Penguins: What’s All the Fuss About A Funny Bird?
By David Bristow, the Story Teller
When the penguins moved in around 30 years ago the locals of Simons Town wanted them to be evicted. The din they make when all gathered in the evening can sound like 1,000 donkeys being stabbed with sharp sticks. So why has Boulders Beach, home to several thousand refugee African penguins, become one of Cape Town's top five tourist attractions?
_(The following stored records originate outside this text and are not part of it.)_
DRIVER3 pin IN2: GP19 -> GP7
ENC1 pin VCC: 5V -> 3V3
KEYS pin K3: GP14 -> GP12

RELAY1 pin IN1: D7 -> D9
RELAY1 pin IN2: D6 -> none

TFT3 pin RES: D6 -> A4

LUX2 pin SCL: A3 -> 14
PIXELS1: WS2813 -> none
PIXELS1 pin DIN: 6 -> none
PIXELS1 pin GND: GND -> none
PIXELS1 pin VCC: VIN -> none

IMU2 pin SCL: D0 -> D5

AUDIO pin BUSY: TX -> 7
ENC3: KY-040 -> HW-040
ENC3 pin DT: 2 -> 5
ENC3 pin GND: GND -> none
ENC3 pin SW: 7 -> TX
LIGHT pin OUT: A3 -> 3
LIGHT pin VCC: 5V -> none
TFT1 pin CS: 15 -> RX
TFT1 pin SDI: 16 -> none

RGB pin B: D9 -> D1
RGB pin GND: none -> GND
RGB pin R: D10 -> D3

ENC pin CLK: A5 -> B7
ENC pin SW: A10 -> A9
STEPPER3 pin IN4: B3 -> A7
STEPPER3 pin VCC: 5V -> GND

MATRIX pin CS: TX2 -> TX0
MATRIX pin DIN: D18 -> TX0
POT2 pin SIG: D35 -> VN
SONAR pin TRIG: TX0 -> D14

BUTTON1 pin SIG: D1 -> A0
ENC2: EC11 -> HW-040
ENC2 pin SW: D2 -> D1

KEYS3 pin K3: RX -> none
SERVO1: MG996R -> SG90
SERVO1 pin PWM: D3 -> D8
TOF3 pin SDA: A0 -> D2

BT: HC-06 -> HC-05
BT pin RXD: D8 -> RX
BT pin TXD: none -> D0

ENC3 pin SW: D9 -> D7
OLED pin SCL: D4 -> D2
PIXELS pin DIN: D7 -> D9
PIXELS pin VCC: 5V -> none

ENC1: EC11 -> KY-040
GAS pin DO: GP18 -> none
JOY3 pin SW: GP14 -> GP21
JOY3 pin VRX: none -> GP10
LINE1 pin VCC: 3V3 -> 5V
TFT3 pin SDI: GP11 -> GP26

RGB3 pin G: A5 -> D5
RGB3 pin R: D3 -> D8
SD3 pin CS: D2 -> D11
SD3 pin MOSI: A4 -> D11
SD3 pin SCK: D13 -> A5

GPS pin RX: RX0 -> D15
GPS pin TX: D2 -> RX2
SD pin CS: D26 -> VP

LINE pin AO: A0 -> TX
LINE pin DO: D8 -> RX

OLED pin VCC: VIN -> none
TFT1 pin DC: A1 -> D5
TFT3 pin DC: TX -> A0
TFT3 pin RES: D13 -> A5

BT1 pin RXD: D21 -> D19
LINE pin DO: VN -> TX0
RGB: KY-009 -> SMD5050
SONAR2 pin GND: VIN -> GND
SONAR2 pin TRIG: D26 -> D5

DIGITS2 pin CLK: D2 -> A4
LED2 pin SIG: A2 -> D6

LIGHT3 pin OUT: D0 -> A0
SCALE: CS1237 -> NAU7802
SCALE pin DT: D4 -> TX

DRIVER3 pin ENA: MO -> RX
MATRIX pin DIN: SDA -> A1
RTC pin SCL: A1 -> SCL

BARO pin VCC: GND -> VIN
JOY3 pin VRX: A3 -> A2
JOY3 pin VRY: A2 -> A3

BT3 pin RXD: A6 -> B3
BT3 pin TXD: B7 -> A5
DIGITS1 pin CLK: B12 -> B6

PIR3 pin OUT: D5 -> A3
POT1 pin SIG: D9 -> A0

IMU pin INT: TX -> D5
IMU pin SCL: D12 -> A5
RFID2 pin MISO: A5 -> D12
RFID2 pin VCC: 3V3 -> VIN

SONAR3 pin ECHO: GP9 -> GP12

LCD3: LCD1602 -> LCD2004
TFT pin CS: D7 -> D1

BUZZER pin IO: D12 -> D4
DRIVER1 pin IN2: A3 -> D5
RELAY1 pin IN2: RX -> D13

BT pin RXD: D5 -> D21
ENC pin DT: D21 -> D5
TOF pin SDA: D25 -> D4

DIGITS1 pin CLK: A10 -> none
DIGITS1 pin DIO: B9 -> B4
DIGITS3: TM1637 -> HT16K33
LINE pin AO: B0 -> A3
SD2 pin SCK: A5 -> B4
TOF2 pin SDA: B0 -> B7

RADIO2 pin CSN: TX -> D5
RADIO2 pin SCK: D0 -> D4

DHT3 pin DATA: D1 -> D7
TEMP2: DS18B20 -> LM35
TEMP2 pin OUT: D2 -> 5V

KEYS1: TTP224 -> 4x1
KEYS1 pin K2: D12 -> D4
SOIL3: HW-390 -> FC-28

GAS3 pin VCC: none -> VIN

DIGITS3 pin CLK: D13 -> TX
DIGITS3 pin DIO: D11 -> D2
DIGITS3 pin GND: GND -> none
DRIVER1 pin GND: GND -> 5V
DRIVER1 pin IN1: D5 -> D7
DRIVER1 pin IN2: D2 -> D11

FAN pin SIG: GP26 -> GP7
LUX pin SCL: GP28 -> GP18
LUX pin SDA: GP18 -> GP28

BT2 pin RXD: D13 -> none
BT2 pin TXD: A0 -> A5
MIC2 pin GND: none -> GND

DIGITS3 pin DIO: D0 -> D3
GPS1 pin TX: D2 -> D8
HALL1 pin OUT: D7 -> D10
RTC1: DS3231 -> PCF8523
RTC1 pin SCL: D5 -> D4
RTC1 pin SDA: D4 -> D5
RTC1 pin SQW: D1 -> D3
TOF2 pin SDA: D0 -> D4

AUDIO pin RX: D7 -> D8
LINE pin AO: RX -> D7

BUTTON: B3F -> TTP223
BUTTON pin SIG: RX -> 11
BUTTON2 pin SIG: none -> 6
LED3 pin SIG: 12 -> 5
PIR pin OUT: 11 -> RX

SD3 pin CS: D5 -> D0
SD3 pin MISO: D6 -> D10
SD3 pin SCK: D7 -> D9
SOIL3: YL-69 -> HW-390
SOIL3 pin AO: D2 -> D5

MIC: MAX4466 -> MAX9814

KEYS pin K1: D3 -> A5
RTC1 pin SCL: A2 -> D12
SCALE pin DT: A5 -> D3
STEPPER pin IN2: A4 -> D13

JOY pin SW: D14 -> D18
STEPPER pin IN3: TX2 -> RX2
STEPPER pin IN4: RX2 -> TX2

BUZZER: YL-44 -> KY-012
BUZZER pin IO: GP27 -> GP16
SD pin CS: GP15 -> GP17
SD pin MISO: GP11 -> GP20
Okay, so they are endearing little things, all short-legged and in black-tie, waddling up and down the beach like avian Charlie Chaplins. They can dive to 130 metres (350 feet) and their well oiled feathers act like biological wetsuits keeping them warm in sub-freezing water: under a microscope you could see how they zip together like biological Velcro, and they are well oiled from a gland at the base of their tails.
"Imagine penguins and sea leopards outlasting the whole works. Well, probably they deserve to. Especially penguins. I don't think they ever hurt anybody."
William Brinkley, The Last Ship
But, being flightless birds, they usually avoid nesting on mainlands where they are helpless against land predators. So why do they nest and breed – rather successfully – at Boulders, which is very much part of the African mainland?
The main reason is that they need to dig nests to protect their eggs from predating by other seabirds, as well as the fierce African sun which can reach boiling temperatures in mid-summer. In times past the granite islands off the southwest coast of Africa were covered in deep coatings of guano (bird poop), into which they dug their nests. During the 18th and 19th centuries those islands were stripped of the guano to make gunpowder and fertiliser and the penguins were in poop of a different kind.
At Boulders in Simons Town, and two other places on the South African coast, they have found save havens where they can dig their nests into the soft beach sand and sea-facing dunes, where land predators cannot get at them. It is true there are a few mongooses in the area but otherwise they are surrounded mostly by holiday homes where there are no pets.
Numbers of African penguins have plummeted over the past two centuries, because not only were their homes removed, but their eggs were collected and they were boiled for food right up to the end of the era of sailing ships, and in fact slavery. Slavers did not want to spend good money of food to feed slaves so they simply collected whatever they could on the islands they passes – like flightless birds and nesting turtles, and their eggs. Today the African penguin is a highly endangered species.